October 18, 2013
Canadian recognition of EU safety standards, more exports from Canada to Europe part of CETA
That French car you’ve wanted for so very long may be a possibility once a detailed free trade agreement between Canada and Europe is ratified in about two years time.
The agreement, announced in principle in Brussels today by Canadian Prime Minister Stephen Harper and European Commission President Jose Manuel Barroso, has a number of positive changes for the automotive sector from both industrial and enthusiast standpoints.
While the details of the Comprehensive Economic and Trade Agreement (CETA) are sealed as lawyers still need to go over the language, both parties have revealed some interesting details of the agreement.
What Canada Gets From Europe
All free trade agreements are a give-and-take affair. Due to Canada’s high ratio of exports (85-percent of passenger vehicles built in Canada are exported to other markets), it should be no surprise most of the benefits Canada will see have to do with opening up the European market to Canada-built vehicles and automotive parts.
From Government of Canada:
The automotive sector is a key driver of Canada’s economy and employs more than 115,000 highly skilled Canadians across the country. The Canadian auto industry is highly dependent on trade, with around 85 per cent of auto production exported every year. CETA provides historic new market access opportunities for the automotive sector and will allow significant increases of exports to Europe. The removal of tariffs along with flexible rules of origin will benefit vehicle and auto parts producers alike.
For passenger vehicles, the EU’s 10 per cent tariff will be eliminated, providing Canada’s auto makers with a competitive advantage in the EU market that few other countries have.
CETA will also benefit Canada’s lucrative auto parts sector, not only because the sector will be incorporated into the Agreement, but also because CETA will eliminate EU tariffs on auto parts, which run up to 4.5 per cent. This means that Canadian auto parts producers will have an important advantage over competitors in other countries.
In addition, CETA includes rules of origin which reflect Canada’s place within the integrated North American automotive industry. These provisions are designed to work with Canada’s existing supply chains and allow for up to 100,000 passenger vehicles to be exported to Europe, a twelve-and-a-half fold increase from our current average exports. At the same time, CETA encourages “made in Canada” production by granting unlimited preferential treatment to vehicles with higher Canadian content that are exported to Europe.
Finally, CETA includes forward looking provisions that allow for the adjustment of the rules of origin to provide additional flexibility in the event that the EU strikes free trade deals with other countries, such as the United States.
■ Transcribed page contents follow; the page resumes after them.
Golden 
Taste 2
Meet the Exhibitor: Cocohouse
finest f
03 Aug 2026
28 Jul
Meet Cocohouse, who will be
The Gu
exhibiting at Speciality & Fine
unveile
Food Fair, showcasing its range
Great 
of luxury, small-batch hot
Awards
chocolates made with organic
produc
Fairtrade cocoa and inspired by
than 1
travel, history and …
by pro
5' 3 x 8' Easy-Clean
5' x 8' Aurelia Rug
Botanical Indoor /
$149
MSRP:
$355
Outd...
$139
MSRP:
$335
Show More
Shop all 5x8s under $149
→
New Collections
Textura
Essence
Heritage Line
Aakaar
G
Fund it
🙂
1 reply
Taken together, the CETA rules of origin give Canadian producers the opportunity to export to the EU market on a preferential basis now and in the years to come.
What Europe Gets From Canada
There is one major concession Canada has given the European Union and it could make things very interesting for car enthusiasts.
From European Commission:
Automotive sector – Canada will recognise a list of EU car standards and will examine the recognition of further standards. This will make it much easier to export cars to Canada.
And What Does This Mean For Us Car People
While 100,000 units does not seem like a massive number (Nissan produces around 500,000 vehicles per year in Tennessee), it is still significantly more than the 8,000 units the Canadian government currently says they are allowed to export.
The biggest change will be in tariffs. Manufacturers from Europe will (hopefully) be able to sell their vehicles for less in Canada, allowing more customers to purchase European produced vehicles. The same will be true for vehicles built in Canada for export (the Ford Edge is expected to be sold globally soon, built in Ontario).
However, the recognition of car standards will be the big money saver for European manufacturers and opens the door for vehicles like the Volkswagen Scirocco to be sold in Canada without having to meet certain Canadian vehicle standards.
We’ll have more on this as it develops.